Suharyanto menjelaskan, TNI dapat terlibat pada tahap prabencana salah satunya dengan memberikan edukasi dan sosialisasi kebencanaan kepada masyarakat.
"Babinsa dan Bhabinkamtibmas setiap saat dapat melakukan sosialisasi dan edukasi untuk membangun kesadaran masyarakat terkait kebencanaan di wilayahnya," kata Suharyanto yang juga pernah menjabat sebagai Pangdam V Brawijaya.
Sementara pada tahap tanggap darurat, BNPB memegang fungsi komando. Artinya, seluruh kegiatan penangan darurat bencana ada di bawah kendali dan pantauan BNPB.
"Jadi setiap kegiatan dan tindakan penanganan darurat di lapangan mohon betul dikoordinasikan dengan BNPB, termasuk kebutuhan anggaran," katanya.
Dia menambahkan, pada tahap tanggap darurat, BNPB dan kementerian terkait sangat bergantung kepada personel TNI. Sebab, TNI memiliki struktur organisasi yang vertikal dari pusat hingga daerah, sehingga pengerahan sumber daya dapat dilakukan dengan efektif.
Baca juga: BNPB: Potensi bencana hidrometeorologi merata pada Desember
"Walaupun komando tetap berada di BNPB, kami tetap membutuhkan TNI untuk mengerahkan sumber daya manusianya karena struktur organisasi TNI yang vertikal tadi. Tentu saja fungsi ini sangat strategis pada saat pelaksanaan tanggap darurat di lapangan," katanya.

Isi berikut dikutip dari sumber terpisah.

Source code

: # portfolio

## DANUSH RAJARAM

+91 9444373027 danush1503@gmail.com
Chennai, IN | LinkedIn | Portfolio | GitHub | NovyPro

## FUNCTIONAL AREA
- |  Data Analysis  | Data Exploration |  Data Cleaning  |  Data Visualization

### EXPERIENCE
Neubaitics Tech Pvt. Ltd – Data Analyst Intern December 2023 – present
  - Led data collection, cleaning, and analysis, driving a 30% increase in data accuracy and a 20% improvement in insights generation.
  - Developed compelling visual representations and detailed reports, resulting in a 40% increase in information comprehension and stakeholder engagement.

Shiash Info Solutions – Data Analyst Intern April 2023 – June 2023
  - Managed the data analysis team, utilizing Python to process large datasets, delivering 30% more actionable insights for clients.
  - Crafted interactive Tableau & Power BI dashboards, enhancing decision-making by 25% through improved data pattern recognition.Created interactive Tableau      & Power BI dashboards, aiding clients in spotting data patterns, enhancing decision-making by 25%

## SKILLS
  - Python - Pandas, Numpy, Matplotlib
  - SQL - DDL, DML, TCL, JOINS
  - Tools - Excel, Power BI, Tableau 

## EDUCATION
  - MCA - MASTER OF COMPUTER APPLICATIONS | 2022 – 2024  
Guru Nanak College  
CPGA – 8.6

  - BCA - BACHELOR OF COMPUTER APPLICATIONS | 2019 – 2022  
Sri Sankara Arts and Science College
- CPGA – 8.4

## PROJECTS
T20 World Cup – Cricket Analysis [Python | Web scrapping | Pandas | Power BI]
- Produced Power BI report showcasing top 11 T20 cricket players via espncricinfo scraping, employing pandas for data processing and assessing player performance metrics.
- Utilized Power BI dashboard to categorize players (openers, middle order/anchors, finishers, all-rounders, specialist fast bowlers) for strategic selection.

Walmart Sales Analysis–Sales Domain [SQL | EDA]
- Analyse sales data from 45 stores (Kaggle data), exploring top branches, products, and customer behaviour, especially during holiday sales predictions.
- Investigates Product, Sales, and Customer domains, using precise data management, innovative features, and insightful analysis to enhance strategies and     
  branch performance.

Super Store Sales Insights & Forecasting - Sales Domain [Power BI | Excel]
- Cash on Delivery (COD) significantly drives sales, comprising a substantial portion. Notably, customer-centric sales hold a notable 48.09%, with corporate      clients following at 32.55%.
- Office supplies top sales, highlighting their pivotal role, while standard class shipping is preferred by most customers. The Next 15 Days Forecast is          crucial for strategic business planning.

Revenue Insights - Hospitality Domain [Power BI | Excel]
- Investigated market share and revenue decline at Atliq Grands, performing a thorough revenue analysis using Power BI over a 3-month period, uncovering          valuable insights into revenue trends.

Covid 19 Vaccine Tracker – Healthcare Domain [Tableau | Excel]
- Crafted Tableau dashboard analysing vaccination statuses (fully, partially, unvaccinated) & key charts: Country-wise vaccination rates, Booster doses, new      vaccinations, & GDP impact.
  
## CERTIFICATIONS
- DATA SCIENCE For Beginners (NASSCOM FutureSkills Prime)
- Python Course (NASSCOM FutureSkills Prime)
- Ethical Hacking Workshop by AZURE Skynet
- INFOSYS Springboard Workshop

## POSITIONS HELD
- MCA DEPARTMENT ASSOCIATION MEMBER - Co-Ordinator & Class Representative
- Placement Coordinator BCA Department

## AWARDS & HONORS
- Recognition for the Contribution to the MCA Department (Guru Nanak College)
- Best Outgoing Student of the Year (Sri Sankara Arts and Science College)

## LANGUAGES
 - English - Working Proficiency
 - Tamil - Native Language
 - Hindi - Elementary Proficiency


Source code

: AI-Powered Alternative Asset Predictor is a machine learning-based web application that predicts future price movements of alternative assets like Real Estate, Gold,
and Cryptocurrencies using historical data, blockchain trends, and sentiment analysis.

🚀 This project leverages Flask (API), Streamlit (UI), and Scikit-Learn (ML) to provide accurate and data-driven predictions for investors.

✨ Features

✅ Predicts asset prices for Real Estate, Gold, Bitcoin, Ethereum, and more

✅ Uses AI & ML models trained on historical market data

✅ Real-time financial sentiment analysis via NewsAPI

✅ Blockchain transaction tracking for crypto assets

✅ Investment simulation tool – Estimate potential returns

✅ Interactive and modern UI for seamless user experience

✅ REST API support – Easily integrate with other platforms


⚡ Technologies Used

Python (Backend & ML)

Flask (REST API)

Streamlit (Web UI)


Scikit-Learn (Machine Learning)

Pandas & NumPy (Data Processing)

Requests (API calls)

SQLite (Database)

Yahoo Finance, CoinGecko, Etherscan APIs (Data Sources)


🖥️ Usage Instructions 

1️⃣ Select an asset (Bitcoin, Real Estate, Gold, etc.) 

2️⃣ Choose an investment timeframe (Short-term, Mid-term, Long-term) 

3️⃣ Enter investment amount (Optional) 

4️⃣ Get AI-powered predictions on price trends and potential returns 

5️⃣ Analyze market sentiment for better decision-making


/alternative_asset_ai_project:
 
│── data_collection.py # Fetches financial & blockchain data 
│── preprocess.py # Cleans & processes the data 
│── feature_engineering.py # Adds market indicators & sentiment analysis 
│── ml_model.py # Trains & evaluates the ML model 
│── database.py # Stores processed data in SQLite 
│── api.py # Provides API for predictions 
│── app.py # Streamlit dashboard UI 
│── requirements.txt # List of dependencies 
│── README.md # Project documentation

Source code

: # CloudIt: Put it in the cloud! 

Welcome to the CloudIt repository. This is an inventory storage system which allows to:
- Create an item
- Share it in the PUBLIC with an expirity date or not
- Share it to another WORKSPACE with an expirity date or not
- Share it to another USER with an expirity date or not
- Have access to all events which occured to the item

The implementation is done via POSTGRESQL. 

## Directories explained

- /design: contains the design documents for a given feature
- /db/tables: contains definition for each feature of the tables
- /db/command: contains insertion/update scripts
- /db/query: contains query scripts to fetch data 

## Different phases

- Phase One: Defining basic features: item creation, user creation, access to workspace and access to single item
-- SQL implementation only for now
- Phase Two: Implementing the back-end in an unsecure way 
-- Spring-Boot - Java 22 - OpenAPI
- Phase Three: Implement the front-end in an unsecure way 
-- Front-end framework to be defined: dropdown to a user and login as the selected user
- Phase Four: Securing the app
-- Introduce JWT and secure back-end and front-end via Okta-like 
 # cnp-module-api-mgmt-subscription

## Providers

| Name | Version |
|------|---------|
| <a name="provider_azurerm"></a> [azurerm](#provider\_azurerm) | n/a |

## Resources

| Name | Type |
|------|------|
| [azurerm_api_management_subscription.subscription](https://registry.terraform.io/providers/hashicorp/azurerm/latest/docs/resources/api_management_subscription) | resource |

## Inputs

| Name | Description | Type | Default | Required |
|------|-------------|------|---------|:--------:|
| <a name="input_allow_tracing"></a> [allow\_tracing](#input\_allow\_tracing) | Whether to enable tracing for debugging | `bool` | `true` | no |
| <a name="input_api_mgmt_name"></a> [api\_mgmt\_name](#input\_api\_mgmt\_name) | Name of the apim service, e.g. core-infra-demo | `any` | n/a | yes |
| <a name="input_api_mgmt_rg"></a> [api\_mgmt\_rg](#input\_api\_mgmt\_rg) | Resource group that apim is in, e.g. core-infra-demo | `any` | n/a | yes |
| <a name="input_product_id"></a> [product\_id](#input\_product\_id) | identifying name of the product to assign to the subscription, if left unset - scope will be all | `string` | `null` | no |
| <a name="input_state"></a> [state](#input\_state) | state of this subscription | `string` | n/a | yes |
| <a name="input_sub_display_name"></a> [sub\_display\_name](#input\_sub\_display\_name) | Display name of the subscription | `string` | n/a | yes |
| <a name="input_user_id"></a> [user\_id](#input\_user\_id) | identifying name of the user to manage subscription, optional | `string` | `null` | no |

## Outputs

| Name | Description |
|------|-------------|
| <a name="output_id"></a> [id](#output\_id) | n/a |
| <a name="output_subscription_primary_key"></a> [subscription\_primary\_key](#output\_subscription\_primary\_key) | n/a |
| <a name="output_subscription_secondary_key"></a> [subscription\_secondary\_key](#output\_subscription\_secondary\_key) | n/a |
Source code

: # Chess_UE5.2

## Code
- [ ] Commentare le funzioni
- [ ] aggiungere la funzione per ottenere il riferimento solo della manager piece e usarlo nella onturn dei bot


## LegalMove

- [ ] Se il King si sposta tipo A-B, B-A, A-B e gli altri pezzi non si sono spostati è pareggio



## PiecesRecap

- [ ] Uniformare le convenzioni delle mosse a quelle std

Pada saat terjadi bencana dan berdampak di beberapa kabupaten/kota, pengaktifan pos komando (posko) tanggap darurat bencana di daerah dapat dipimpin oleh gubernur sebagai Komandan Satuan Tugas (Dansatgas), dengan wakilnya adalah Pangdam dan Kapolda sebagai Wakil Dansatgas. Namun, apabila berdampak hanya di 1 kabupaten/kota, maka bupati/wali kota menjadi Dansatgas dan Wakil Dansatgasnya adalah Dandim dan Kapolres.
"Fungsi TNI ini sangat penting dan krusial, hal ini yang perlu terus dikomunikasikan kepada penerus di TNI sehingga ketika terjadi bencana nanti sudah siap ketika ditunjuk menjadi Wakil Dansatgas posko tanggap darurat," katanya.

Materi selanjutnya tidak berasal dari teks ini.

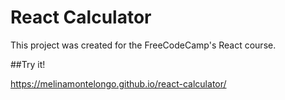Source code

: # React Calculator

This project was created for the FreeCodeCamp's React course.

##Try it!

https://melinamontelongo.github.io/react-calculator/
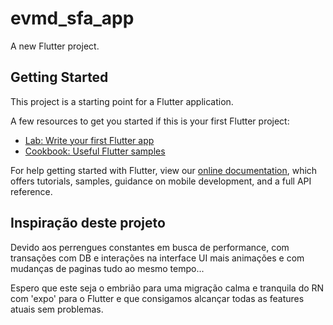 # evmd_sfa_app

A new Flutter project.

## Getting Started

This project is a starting point for a Flutter application.

A few resources to get you started if this is your first Flutter project:

- [Lab: Write your first Flutter app](https://flutter.dev/docs/get-started/codelab)
- [Cookbook: Useful Flutter samples](https://flutter.dev/docs/cookbook)

For help getting started with Flutter, view our
[online documentation](https://flutter.dev/docs), which offers tutorials,
samples, guidance on mobile development, and a full API reference.


## Inspiração deste projeto

Devido aos perrengues constantes em busca de performance, com transações com DB e interações
na interface UI mais animações e com mudanças de paginas tudo ao mesmo tempo...

Espero que este seja o embrião para uma migração calma e tranquila do RN com 'expo' para o Flutter e
que consigamos alcançar todas as features atuais sem problemas.
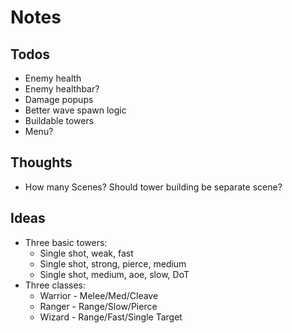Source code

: # Notes

## Todos
- Enemy health
- Enemy healthbar?
- Damage popups
- Better wave spawn logic
- Buildable towers
- Menu?

## Thoughts
- How many Scenes? Should tower building be separate scene?

## Ideas
- Three basic towers:
    - Single shot, weak, fast
    - Single shot, strong, pierce, medium
    - Single shot, medium, aoe, slow, DoT
- Three classes:
    - Warrior - Melee/Med/Cleave
    - Ranger - Range/Slow/Pierce
    - Wizard - Range/Fast/Single Target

Pada masa rehabilitasi dan rekonstruksi, TNI dapat berperan dalam percepatan upaya rehabilitasi dan rekonstruksi. Seperti halnya di Provinsi NTB pada tahun 2019, BNPB bersama TNI membangun kembali rumah warga yang rusak akibat gempa bumi.
Selain bencana alam, TNI juga berperan dalam penanganan bencana pandemi COVID-19 dan Penyakit Mulut dan Kuku (PMK). TNI berperan dalam monitoring penegakan protokol kesehatan, membantu pelaksanaan tracing dan vaksinasi, melakukan penyaluran bantuan sosial, vaksinator, dan personel posko PPKM.
Baca juga: Kepala BNPB: Peran pemda penting sebagai komandan satgas bencana
Selain itu, dia menyampaikan pentingnya kolaborasi dalam penanggulangan bencana. Suharyanto menjelaskan Indonesia merupakan laboratorium bencana di mana seluruh jenis bencana pernah terjadi di Indonesia. Hingga Senin (12/12) saja, sebanyak 3.350 kali kejadian bencana terjadi di Tanah Air. Artinya, dalam satu hari ada 4 hingga 5 bencana yang terjadi.